═════ Information provided ═════

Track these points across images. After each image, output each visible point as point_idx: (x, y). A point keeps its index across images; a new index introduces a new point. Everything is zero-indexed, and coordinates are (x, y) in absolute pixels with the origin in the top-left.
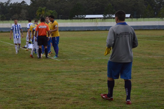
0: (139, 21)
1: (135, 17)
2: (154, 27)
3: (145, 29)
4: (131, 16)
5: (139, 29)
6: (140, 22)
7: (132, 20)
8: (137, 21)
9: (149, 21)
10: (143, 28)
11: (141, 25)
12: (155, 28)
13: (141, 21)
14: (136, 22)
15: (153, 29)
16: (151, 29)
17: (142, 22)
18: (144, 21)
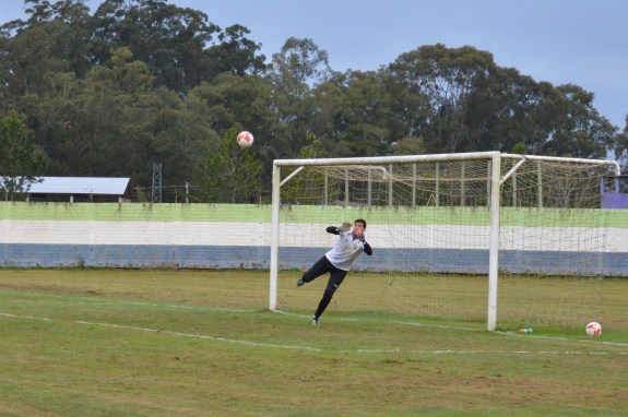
0: (157, 219)
1: (157, 194)
2: (240, 257)
3: (190, 263)
4: (138, 188)
5: (158, 262)
6: (162, 224)
7: (120, 209)
8: (148, 218)
9: (213, 218)
10: (180, 262)
11: (171, 243)
12: (249, 264)
13: (168, 219)
14: (143, 224)
15: (237, 266)
16: (224, 264)
17: (177, 223)
18: (185, 218)
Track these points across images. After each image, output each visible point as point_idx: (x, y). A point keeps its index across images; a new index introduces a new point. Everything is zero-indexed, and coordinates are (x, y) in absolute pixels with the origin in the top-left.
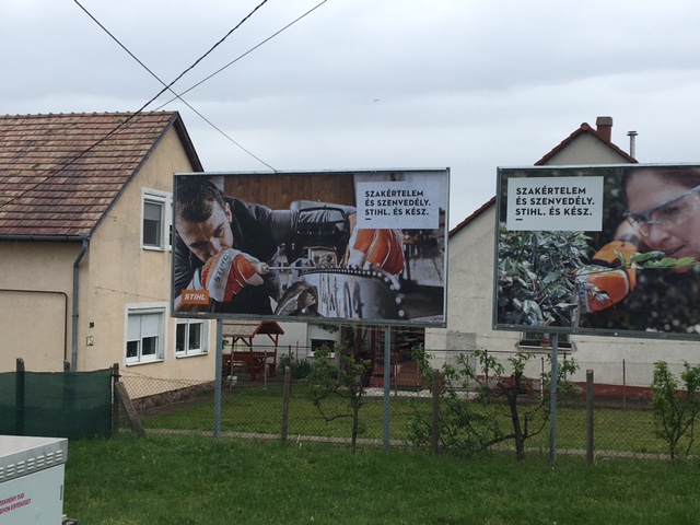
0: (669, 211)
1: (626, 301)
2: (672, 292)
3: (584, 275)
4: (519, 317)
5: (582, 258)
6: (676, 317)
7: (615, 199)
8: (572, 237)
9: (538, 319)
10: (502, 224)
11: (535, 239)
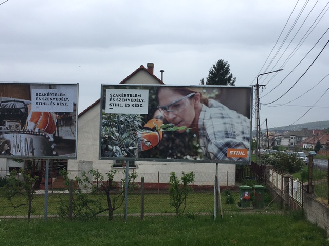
0: (176, 106)
1: (158, 145)
2: (178, 141)
3: (140, 134)
4: (111, 153)
5: (139, 126)
6: (179, 152)
7: (153, 100)
8: (135, 117)
9: (120, 154)
10: (103, 110)
11: (118, 117)
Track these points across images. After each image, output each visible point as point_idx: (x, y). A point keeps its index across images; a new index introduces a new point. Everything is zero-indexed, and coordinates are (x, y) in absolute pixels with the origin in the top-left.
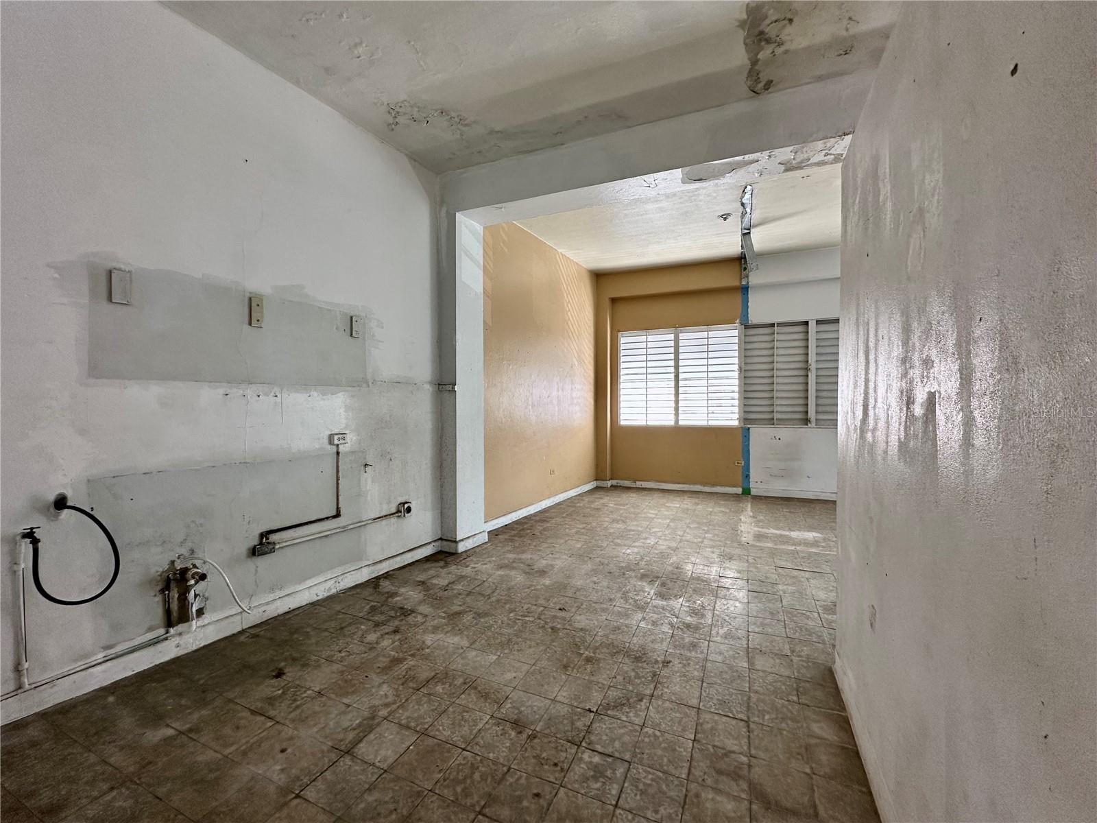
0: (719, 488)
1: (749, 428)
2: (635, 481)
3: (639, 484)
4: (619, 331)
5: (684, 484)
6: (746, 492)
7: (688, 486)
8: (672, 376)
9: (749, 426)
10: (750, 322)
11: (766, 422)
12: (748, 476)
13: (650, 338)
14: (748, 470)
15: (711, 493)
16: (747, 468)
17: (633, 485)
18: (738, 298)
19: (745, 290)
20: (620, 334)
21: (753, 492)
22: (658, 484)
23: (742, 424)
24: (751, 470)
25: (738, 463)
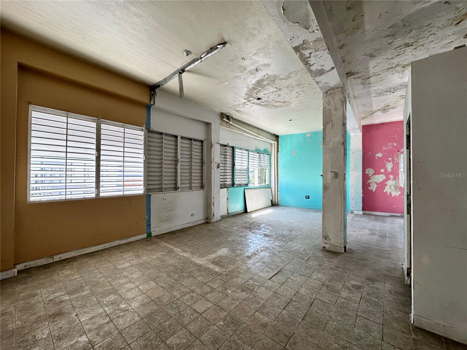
0: (132, 238)
1: (150, 195)
2: (52, 256)
3: (57, 258)
4: (30, 103)
5: (104, 243)
6: (149, 235)
7: (109, 244)
8: (94, 158)
9: (150, 193)
10: (151, 129)
11: (157, 190)
12: (149, 225)
13: (70, 120)
14: (150, 221)
15: (127, 243)
16: (149, 220)
17: (50, 261)
18: (144, 111)
19: (148, 107)
20: (31, 107)
21: (153, 234)
22: (80, 250)
23: (146, 192)
24: (151, 221)
25: (144, 218)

═════

Copy exactly the lines of the entries above from the one containing "2: (672, 292)" through the one containing "24: (751, 470)". Both end lines count; pictures do not.

2: (672, 292)
3: (584, 275)
4: (519, 317)
5: (582, 258)
6: (676, 317)
7: (615, 199)
8: (572, 237)
9: (538, 319)
10: (502, 224)
11: (535, 239)
0: (176, 106)
1: (158, 145)
2: (178, 141)
3: (140, 134)
4: (111, 153)
5: (139, 126)
6: (179, 152)
7: (153, 100)
8: (135, 117)
9: (120, 154)
10: (103, 110)
11: (118, 117)
Track these points across images. After each image, output each visible point as point_idx: (x, y). A point keeps its index across images; a new index introduces a new point. Everything is zero-indexed, and coordinates are (x, y) in absolute pixels with the origin in the top-left.
0: (719, 488)
1: (749, 428)
2: (635, 481)
3: (639, 484)
4: (619, 331)
5: (684, 484)
6: (746, 492)
7: (688, 486)
8: (672, 376)
9: (749, 426)
10: (750, 322)
11: (766, 422)
12: (748, 476)
13: (650, 338)
14: (748, 470)
15: (711, 493)
16: (747, 468)
17: (633, 485)
18: (738, 298)
19: (745, 290)
20: (620, 334)
21: (753, 492)
22: (658, 484)
23: (742, 424)
24: (751, 470)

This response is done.